_Available records_.

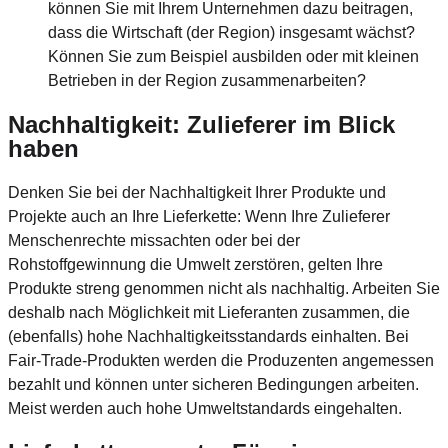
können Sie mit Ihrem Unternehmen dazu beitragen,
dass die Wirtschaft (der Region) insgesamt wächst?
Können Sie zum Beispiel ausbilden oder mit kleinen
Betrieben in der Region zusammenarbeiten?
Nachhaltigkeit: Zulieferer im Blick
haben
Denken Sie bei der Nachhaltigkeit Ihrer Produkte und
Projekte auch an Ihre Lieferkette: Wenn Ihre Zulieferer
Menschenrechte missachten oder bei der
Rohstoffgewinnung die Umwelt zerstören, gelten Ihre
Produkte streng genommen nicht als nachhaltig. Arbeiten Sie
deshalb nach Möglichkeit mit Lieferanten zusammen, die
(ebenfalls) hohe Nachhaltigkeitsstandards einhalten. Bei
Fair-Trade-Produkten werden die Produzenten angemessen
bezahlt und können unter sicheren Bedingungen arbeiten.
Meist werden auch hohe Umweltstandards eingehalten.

==

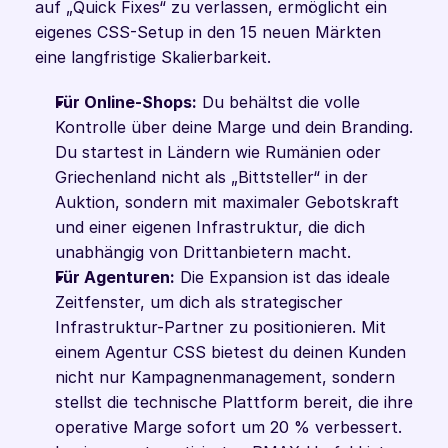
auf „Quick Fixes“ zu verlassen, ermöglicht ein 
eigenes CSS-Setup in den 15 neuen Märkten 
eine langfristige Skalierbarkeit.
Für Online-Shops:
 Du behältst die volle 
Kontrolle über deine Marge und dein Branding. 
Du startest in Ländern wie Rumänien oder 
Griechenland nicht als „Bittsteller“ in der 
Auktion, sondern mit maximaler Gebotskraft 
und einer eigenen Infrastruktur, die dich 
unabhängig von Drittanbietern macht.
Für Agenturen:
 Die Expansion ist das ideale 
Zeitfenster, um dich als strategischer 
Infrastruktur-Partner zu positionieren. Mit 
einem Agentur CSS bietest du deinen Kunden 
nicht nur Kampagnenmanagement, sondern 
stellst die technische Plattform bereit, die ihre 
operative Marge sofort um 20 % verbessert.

_Brief_. Set down exactly the lines of the data above, beginning with the line that has "Denken Sie bei" and ending with the line that has "Produkte streng genommen", and no others.

_Written solution_.
Denken Sie bei der Nachhaltigkeit Ihrer Produkte und
Projekte auch an Ihre Lieferkette: Wenn Ihre Zulieferer
Menschenrechte missachten oder bei der
Rohstoffgewinnung die Umwelt zerstören, gelten Ihre
Produkte streng genommen nicht als nachhaltig. Arbeiten Sie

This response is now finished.